Exactly the lines from the one containing "CONTROLE DE ACESSO" through the end of the data below are to be reproduced, and nothing besides them.

══ RECORDS

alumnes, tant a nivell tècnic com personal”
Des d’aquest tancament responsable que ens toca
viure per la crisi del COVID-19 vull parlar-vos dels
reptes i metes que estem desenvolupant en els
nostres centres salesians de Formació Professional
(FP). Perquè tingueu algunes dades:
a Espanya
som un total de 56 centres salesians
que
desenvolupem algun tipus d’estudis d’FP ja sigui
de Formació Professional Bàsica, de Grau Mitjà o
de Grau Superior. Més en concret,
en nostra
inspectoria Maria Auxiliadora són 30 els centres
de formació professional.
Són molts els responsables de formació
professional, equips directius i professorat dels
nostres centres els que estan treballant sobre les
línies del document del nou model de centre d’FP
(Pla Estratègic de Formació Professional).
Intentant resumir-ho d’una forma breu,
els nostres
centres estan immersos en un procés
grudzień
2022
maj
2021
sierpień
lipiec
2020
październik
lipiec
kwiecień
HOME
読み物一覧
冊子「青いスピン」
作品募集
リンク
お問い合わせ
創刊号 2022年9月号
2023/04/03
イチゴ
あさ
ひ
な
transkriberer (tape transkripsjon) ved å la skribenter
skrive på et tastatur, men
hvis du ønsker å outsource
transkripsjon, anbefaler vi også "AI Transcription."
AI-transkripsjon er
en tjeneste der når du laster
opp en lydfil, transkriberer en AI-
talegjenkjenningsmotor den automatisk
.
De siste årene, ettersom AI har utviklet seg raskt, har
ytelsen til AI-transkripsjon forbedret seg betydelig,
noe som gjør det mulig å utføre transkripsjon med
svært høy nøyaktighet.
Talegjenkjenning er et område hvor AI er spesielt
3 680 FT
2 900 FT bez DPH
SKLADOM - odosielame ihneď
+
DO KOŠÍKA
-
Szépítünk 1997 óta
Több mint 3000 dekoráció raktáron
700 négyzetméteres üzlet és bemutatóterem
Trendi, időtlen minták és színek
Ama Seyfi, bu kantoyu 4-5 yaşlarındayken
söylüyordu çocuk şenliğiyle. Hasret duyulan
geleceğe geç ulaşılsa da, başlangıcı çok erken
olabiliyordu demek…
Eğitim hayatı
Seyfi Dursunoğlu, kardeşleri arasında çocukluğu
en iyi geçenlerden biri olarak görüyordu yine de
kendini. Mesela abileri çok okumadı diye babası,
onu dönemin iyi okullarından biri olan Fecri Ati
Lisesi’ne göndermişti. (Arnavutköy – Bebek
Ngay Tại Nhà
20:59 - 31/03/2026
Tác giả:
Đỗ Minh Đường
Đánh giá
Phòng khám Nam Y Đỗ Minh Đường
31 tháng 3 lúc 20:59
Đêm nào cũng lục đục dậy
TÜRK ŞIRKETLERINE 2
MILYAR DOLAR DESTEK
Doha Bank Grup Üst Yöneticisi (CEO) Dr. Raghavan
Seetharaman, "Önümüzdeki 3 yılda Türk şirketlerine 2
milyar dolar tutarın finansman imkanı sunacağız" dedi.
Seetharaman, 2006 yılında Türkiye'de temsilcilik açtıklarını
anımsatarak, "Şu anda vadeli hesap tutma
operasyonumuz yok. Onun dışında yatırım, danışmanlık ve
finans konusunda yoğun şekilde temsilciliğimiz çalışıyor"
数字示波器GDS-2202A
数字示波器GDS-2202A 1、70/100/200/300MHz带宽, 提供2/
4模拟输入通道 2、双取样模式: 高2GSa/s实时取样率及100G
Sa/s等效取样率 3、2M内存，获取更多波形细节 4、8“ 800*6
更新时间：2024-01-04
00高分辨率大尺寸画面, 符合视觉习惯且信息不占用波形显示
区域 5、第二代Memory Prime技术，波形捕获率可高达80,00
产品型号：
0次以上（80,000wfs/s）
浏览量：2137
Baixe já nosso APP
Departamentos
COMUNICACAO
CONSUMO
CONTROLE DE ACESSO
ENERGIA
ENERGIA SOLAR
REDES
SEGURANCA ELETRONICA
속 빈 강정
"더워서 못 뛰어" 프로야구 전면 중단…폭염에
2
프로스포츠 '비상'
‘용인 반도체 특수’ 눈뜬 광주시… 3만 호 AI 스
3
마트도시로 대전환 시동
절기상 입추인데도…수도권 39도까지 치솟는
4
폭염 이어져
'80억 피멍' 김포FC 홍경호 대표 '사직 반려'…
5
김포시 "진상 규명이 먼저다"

════

§ **RESPONSE BELOW**
CONTROLE DE ACESSO
ENERGIA
ENERGIA SOLAR
REDES
SEGURANCA ELETRONICA
속 빈 강정
"더워서 못 뛰어" 프로야구 전면 중단…폭염에
2
프로스포츠 '비상'
‘용인 반도체 특수’ 눈뜬 광주시… 3만 호 AI 스
3
마트도시로 대전환 시동
절기상 입추인데도…수도권 39도까지 치솟는
4
폭염 이어져
'80억 피멍' 김포FC 홍경호 대표 '사직 반려'…
5
김포시 "진상 규명이 먼저다"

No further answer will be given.